"Hamlet and His Problems" is a 1919 [1] essay by T. S. Eliot which offers a critical reading of Hamlet. Originally published in Eliot's The Sacred Wood: Essays on Poetry and Criticism, it was reprinted in Selected Essays, 1917-1932. The essay introduced his concept of objective correlative and is noted for its bold description of Hamlet as "an artistic failure".
Eliot sets the ground rules by criticising the fixation on Hamlet the character as opposed to Hamlet the play, which is exacerbated, in the case of Goethe's treatment of the subject, by the creative ability to meld Shakespeare's creation into a 'Werther' while still professing to offer critical insight.[2]

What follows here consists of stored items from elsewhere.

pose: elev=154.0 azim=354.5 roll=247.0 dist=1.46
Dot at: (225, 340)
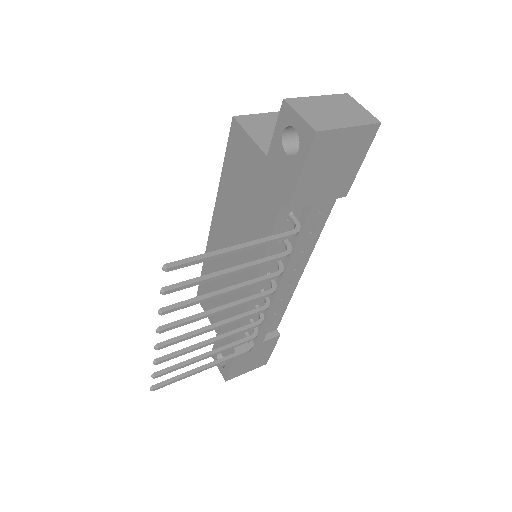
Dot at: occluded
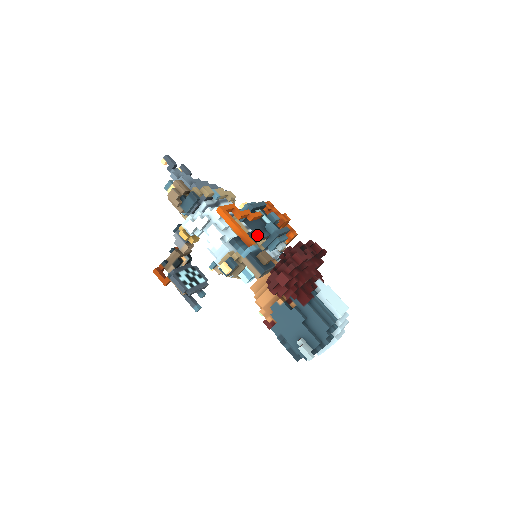
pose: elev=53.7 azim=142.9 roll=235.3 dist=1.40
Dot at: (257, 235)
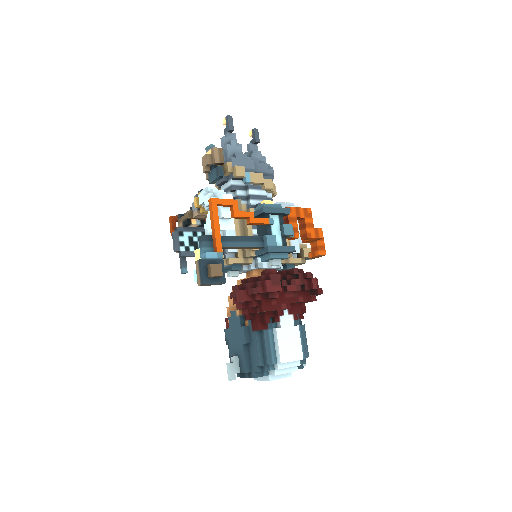
Dot at: (242, 242)
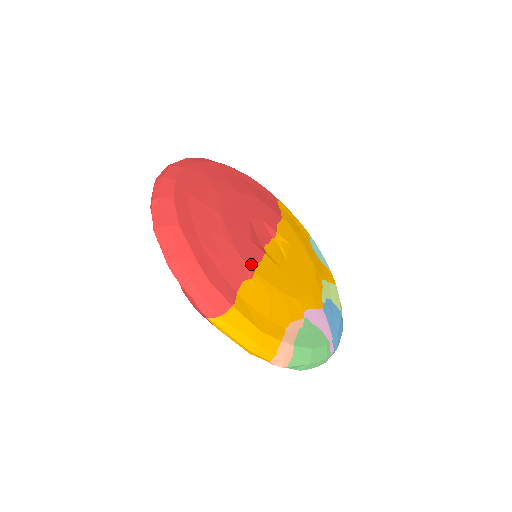
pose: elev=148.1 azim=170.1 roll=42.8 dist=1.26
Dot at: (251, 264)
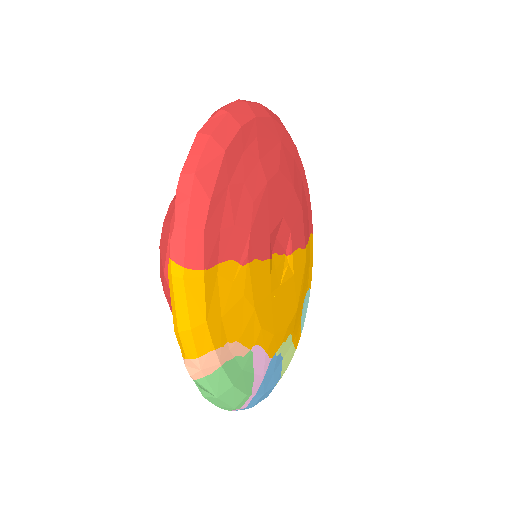
Dot at: (252, 253)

The essay states the purpose of "interpretation" is to present the reader with those relevant facts that he is assumed not to know. In Eliot's view these are, in this case, the three Sources for Hamlet being The Spanish Tragedy; Kyd's Hamlet (based on Belleforest's Histoires Tragiques); and a version of the play performed in Germany during Shakespeare's lifetime. Eliot is not impressed with Shakespeare's efforts to copy, revise and amend his subject matter.[2]
Eliot declared the play an artistic failure, as Shakespeare's depiction of Gertrude did not supply an adequate chain of events for the private sense of disgust with which the play was overburdened (his Objective correlative).[3]